## DATA FOR ANALYSIS
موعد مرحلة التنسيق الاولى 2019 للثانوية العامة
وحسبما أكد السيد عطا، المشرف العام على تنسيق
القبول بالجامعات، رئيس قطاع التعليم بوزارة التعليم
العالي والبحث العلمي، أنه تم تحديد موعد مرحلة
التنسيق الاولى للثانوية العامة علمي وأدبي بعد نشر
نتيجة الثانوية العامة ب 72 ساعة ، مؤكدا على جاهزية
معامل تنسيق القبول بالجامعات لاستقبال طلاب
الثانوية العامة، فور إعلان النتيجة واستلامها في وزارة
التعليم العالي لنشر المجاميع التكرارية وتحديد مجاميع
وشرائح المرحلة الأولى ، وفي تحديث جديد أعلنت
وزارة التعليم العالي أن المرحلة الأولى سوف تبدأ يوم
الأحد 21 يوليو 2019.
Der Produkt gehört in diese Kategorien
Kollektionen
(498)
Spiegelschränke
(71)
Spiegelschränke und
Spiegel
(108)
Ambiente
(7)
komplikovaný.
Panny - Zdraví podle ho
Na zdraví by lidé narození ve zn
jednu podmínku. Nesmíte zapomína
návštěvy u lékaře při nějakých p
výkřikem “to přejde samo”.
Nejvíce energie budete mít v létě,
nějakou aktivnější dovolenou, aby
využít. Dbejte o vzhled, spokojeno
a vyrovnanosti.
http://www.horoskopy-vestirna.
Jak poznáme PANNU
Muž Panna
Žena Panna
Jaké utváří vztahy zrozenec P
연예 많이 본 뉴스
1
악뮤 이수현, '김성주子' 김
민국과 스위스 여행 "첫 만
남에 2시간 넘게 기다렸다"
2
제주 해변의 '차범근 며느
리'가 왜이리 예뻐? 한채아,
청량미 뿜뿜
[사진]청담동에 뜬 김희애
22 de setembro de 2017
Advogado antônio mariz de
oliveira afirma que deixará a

## PROBLEM REQUIREMENTS
Starting at the line that contains "Kollektionen", transcribe every line through the last line of the entries above, exactly, and nothing else.

## ANSWER AREA
Kollektionen
(498)
Spiegelschränke
(71)
Spiegelschränke und
Spiegel
(108)
Ambiente
(7)
komplikovaný.
Panny - Zdraví podle ho
Na zdraví by lidé narození ve zn
jednu podmínku. Nesmíte zapomína
návštěvy u lékaře při nějakých p
výkřikem “to přejde samo”.
Nejvíce energie budete mít v létě,
nějakou aktivnější dovolenou, aby
využít. Dbejte o vzhled, spokojeno
a vyrovnanosti.
http://www.horoskopy-vestirna.
Jak poznáme PANNU
Muž Panna
Žena Panna
Jaké utváří vztahy zrozenec P
연예 많이 본 뉴스
1
악뮤 이수현, '김성주子' 김
민국과 스위스 여행 "첫 만
남에 2시간 넘게 기다렸다"
2
제주 해변의 '차범근 며느
리'가 왜이리 예뻐? 한채아,
청량미 뿜뿜
[사진]청담동에 뜬 김희애
22 de setembro de 2017
Advogado antônio mariz de
oliveira afirma que deixará a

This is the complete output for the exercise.